For once, Johnson may have performed a public service

September 29, 2024 5:57 pm(Updated 5:58 pm)

Boris Johnson is publishing his memoir, timed to coincide with the Conservative Party conference, in his usual attention-seeking manner and written in his familiar gratingly-florid style.

Political autobiographies tend to be solipsistic attempts to shore up their author’s place in history so most are very dreary. Given Johnson’s shameful record in office, his selfishness and his sorry relationship to the truth, his book would not normally serve as anything more than a sad reminder of his party’s descent into stupidity that led to such brutal rejection by the electorate.

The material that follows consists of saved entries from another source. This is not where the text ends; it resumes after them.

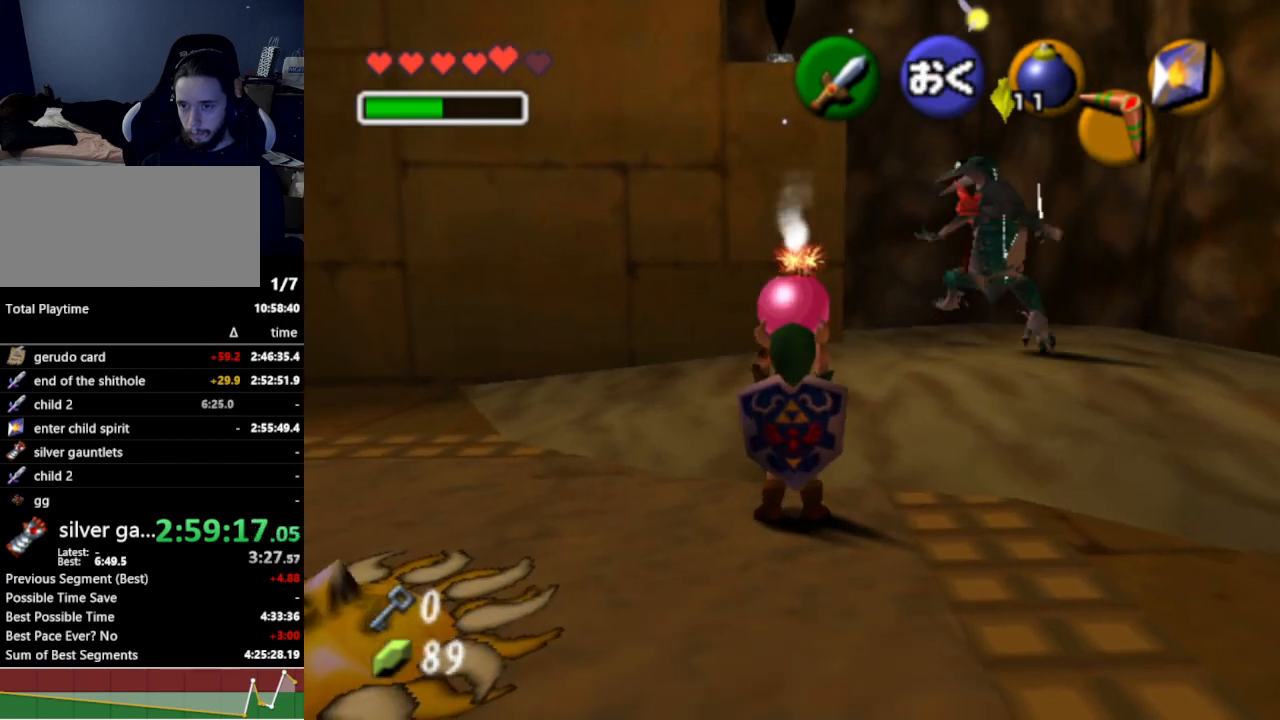
{"buttons": [], "left_stick": "center", "right_stick": "center", "events": [[67, "left_stick", "up"], [433, "left_stick", "center"]]}
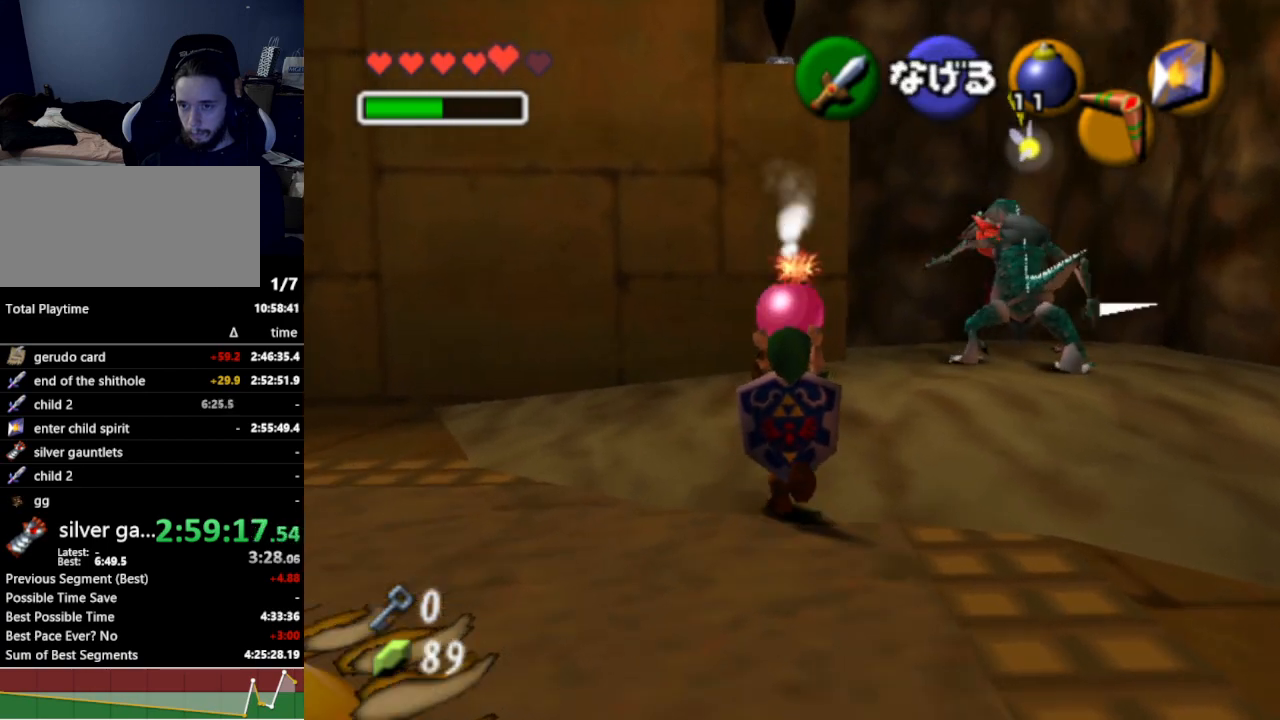
{"buttons": [], "left_stick": "up", "right_stick": "center", "events": [[400, "left_stick", "up"]]}
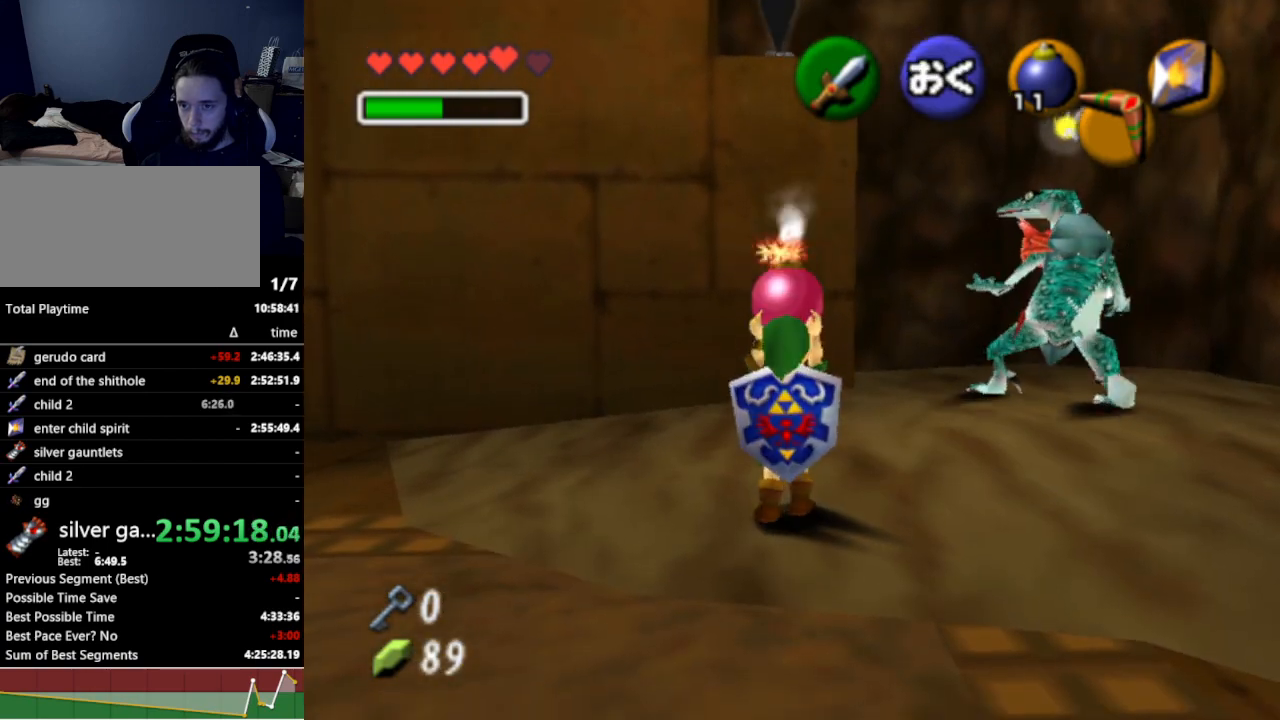
{"buttons": [], "left_stick": "down", "right_stick": "center", "events": [[233, "A", "down"], [333, "A", "up"], [467, "left_stick", "down"]]}
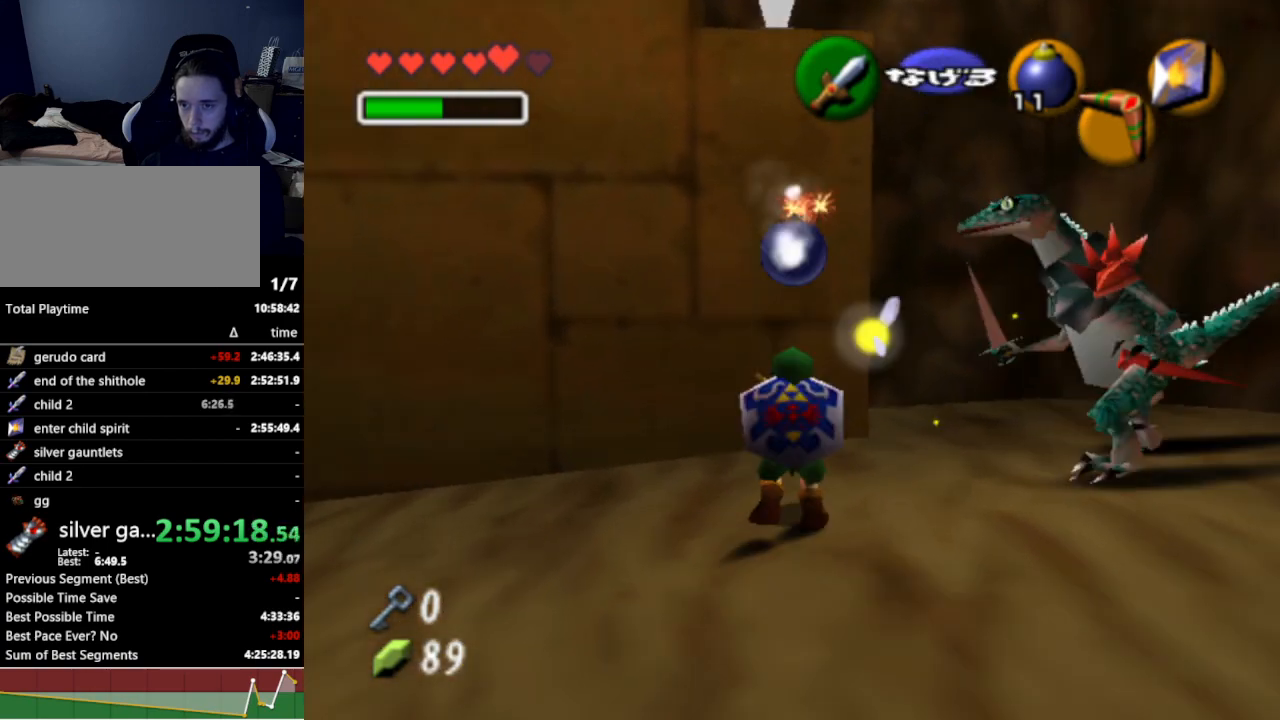
{"buttons": [], "left_stick": "down", "right_stick": "center", "events": []}
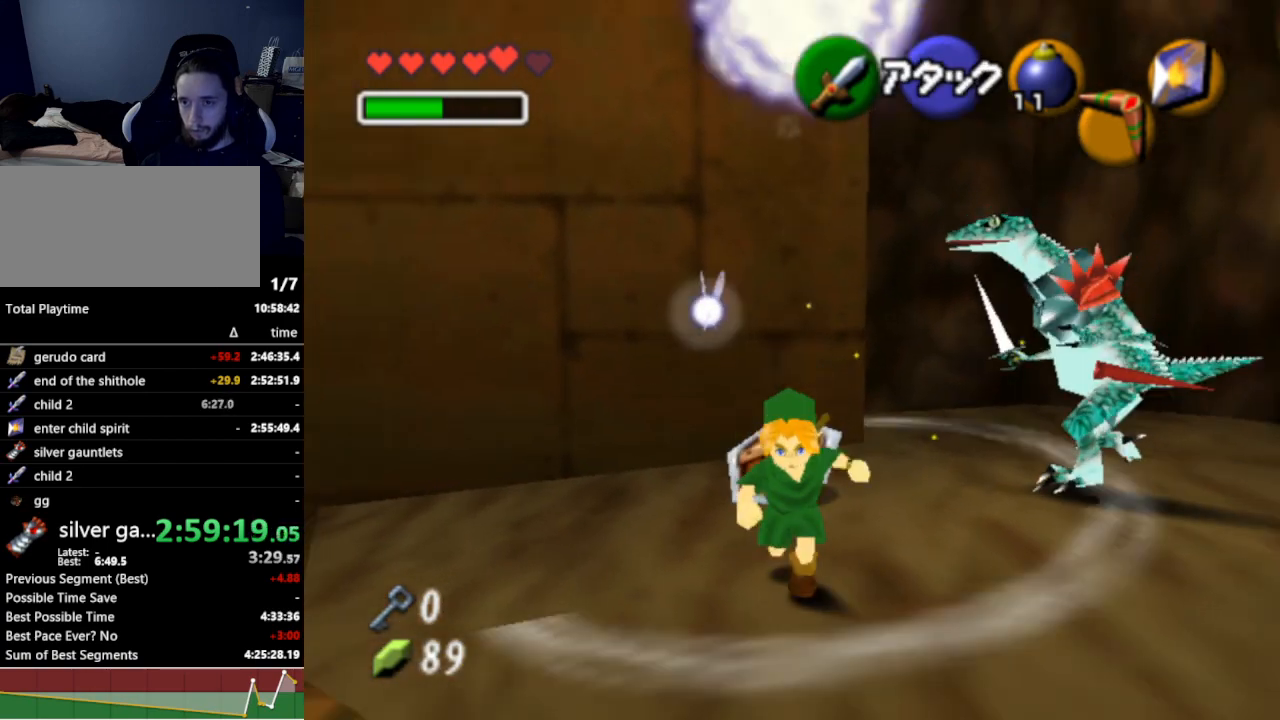
{"buttons": ["A"], "left_stick": "down", "right_stick": "center", "events": [[233, "A", "down"], [367, "A", "up"], [467, "A", "down"]]}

Yet one nugget leaps out: his suggestion the Covid-19 pandemic was sparked by some kind of leak from a laboratory in Wuhan rather than zoonotic transmission from an animal species.

“The awful thing about the whole Covid catastrophe is that it appears to have been entirely man-made, in all its aspects,” he writes. “It now looks overwhelmingly likely that the mutation was the result of some botched experiment in a Chinese lab. Some scientists were clearly splicing bits of virus together like the witches in Macbeth – eye of bat and toe of frog – and oops, the frisky little critter jumped out of the test tube and started replicating all over the world.”

This allegation, reported by The Mail on Sunday, is significant since Johnson was prime minister when a strange new coronavirus erupted in that central Chinese city, spreading death, fear and economic devastation around the planet (and nearly causing his own demise).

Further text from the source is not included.